### ACTIVITY LIST
#1 In the text on closing on a home, what two forms of payment do real estate closings usually require for closing costs?
#2 Continue the checklist on what to bring to a home closing, starting after its last sentence.

### TEXT PASSAGE
■ ■ ■ ■ ■
You’ve searched, found a home you love, made an offer that was accepted by the seller, and gone through the inspection process. Now it’s time for one of the most exciting days in your home-buying journey: closing!
Closing, also referred to as escrow, is the last step in financing and purchasing real estate before you can officially call a home or property yours. During this time, you will sign any necessary documents, pay closing costs and fees, and the property will officially be signed over to you by the seller. You will also need to have certain documents and items with you to show to your mortgage lender.
Because there are so many pieces involved in closing, we’ve put together a checklist to help you make sure you’ve got everything you need to make the day go as smoothly as possible. Whether you’re a first-time buyer or a seasoned pro, it’s always helpful to have a reminder of what you need, so there aren’t any delays in taking ownership of your new property.
What to bring to closing
Your purchase agreement
You and the seller will lay out the terms of the sale beforehand in the purchase agreement. It’s helpful to bring a copy of this with you when you come to closing so you can compare it to the final closing documents to make sure everything checks out and meets your expectations.
The title company is required to verify the identity of every person listed on your mortgage, so make sure everyone has at least one form of photo identification with them. This can be a state-issued driver’s license or ID card or U.S. or foreign passport.
Payment for your closing costs
You’ll need to pay your closing costs at this time, but typically you can’t do this with cash or a personal check. Instead, real estate closings usually require a certified cashier’s check or wire transfer to cover the fees. You will know the amount you will be paying at closing before the closing meeting, so make sure you have the cashier’s check with you in the appropriate amount if that’s what’s required in your closing transaction. If a wire transfer is required, your real estate attorney will probably have you transfer the funds before closing.
■ ■ ■ ■ ■
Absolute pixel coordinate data
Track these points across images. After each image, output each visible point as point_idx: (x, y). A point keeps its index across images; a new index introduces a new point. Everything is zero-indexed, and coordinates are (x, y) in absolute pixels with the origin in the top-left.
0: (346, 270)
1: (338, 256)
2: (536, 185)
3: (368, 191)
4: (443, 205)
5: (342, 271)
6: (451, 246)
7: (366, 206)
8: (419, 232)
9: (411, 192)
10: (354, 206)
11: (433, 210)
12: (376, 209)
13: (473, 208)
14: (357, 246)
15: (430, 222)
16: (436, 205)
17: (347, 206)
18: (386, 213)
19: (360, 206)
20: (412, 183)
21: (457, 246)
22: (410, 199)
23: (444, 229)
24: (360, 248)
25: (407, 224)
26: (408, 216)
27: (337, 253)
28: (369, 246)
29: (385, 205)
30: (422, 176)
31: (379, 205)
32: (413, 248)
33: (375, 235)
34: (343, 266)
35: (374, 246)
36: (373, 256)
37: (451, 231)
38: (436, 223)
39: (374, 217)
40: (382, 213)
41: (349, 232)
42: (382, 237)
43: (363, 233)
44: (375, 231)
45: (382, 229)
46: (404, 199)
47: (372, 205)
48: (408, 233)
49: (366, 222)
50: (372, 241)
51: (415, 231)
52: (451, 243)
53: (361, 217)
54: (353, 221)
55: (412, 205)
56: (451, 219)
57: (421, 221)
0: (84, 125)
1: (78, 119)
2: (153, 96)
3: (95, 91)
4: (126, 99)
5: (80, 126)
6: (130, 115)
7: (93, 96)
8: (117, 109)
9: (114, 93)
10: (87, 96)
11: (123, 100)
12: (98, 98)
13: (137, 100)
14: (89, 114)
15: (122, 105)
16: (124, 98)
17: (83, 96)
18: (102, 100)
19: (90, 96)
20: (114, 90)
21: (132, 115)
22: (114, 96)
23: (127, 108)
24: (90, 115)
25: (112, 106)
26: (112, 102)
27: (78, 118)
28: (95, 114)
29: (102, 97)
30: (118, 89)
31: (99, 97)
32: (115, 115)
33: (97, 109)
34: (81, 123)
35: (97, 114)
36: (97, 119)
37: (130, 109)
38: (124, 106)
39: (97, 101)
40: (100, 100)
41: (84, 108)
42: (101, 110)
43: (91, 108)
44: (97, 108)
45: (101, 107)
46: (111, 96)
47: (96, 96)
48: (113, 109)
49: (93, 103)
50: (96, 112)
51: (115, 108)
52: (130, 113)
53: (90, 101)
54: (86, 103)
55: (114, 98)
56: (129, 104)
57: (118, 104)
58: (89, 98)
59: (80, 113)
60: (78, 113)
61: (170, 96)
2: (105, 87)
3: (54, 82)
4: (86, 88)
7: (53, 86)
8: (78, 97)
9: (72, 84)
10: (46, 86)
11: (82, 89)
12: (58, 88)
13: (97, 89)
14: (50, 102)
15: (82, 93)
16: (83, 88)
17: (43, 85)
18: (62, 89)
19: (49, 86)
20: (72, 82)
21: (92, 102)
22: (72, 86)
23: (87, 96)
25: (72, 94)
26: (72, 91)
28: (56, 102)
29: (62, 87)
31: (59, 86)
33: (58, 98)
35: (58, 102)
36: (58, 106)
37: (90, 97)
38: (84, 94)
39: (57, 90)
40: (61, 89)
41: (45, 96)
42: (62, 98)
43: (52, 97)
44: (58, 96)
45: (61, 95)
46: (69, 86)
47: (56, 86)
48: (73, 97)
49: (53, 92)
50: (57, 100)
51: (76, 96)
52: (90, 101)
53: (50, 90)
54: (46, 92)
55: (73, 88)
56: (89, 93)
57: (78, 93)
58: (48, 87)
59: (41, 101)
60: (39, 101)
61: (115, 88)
■ ■ ■ ■ ■
### ANSWERS PER TASK
#1 A certified cashier's check or a wire transfer.

#2
Proof of insurance
Just like when financing a car, your mortgage lender will require you to have an insurance policy on your home in order to protect their, and your, investment. Your policy’s declarations page- the first page of your policy that highlights your coverage- will suffice as proof of insurance, so make sure to have a copy with you when you come to closing. If you’re unsure how to get a copy of your declarations page, contact your insurance company.
A real estate attorney
Possibly one of the most important people involved in your real estate purchase, your real estate attorney will assure that you have a problem-free closing. Your real estate attorney should be at your side when you begin your real estate purchase journey because they can make sure there are no liens or encumbrances on your prospective property, but you will especially want them with you on closing day. The legal documents associated with the sale of real estate can be complicated, so it’s important to have a knowledgeable attorney who can answer any questions you have and check over the paperwork to make sure everything is in line with your previous agreements to assure you’re not being taken advantage of.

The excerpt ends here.